Task instructions: Please change "metal railing" to "glass railing" in the lines below and write them out again with nothing else altered, leaving the pictures out.
── Data for this task
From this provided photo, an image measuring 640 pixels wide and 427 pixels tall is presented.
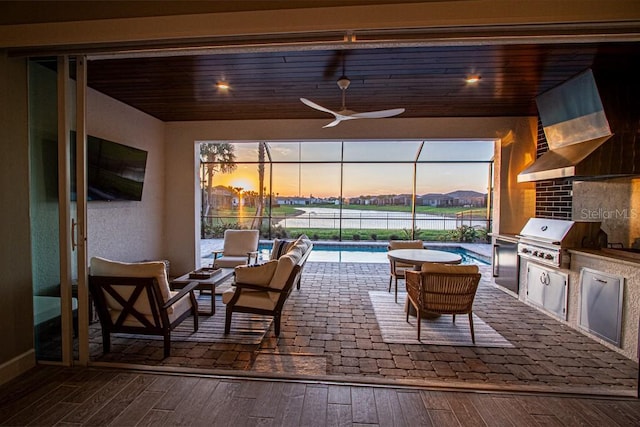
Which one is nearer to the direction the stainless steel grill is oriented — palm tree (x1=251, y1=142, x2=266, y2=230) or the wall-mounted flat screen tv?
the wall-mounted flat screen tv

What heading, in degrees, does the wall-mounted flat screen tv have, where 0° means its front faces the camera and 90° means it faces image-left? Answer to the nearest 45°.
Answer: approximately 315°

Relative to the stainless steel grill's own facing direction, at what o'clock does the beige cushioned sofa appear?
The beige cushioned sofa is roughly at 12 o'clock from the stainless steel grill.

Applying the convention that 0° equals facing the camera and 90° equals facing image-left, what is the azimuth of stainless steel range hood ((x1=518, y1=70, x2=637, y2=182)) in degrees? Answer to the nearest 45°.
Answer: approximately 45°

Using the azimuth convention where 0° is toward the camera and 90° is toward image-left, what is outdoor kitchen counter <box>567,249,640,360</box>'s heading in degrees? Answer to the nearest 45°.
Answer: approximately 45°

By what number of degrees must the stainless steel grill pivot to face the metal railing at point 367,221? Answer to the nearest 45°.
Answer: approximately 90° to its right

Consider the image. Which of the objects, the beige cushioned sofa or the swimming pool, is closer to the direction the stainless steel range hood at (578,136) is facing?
────
Output of the task:
From this provided photo, an image measuring 640 pixels wide and 427 pixels tall is presented.
Which one is nearer to the direction the stainless steel grill is oriented — palm tree (x1=251, y1=142, x2=266, y2=230) or the wall-mounted flat screen tv?
the wall-mounted flat screen tv

What heading, in degrees, does the wall-mounted flat screen tv have, where 0° means its front faces the camera and 90° means it faces image-left? Answer to the nearest 45°.
Answer: approximately 315°

Relative to the stainless steel grill's own facing direction, at what o'clock does the beige cushioned sofa appear?
The beige cushioned sofa is roughly at 12 o'clock from the stainless steel grill.

Applying the convention that 0° equals facing the camera and 90° equals facing image-left, what is the azimuth of stainless steel range hood ((x1=518, y1=70, x2=637, y2=182)) in degrees? Answer to the nearest 45°.
Answer: approximately 45°

Using the azimuth convention where 0° is toward the camera and 90° is toward image-left, what is outdoor kitchen counter <box>567,249,640,360</box>'s heading in degrees? Answer to the nearest 45°.
Answer: approximately 45°

By what number of degrees must the stainless steel grill pivot to face the glass railing at point 367,221? Answer to the nearest 45°.
Answer: approximately 90° to its right

Consider the image. Which of the objects, the beige cushioned sofa or the swimming pool, is closer to the direction the stainless steel range hood at (578,136) is facing?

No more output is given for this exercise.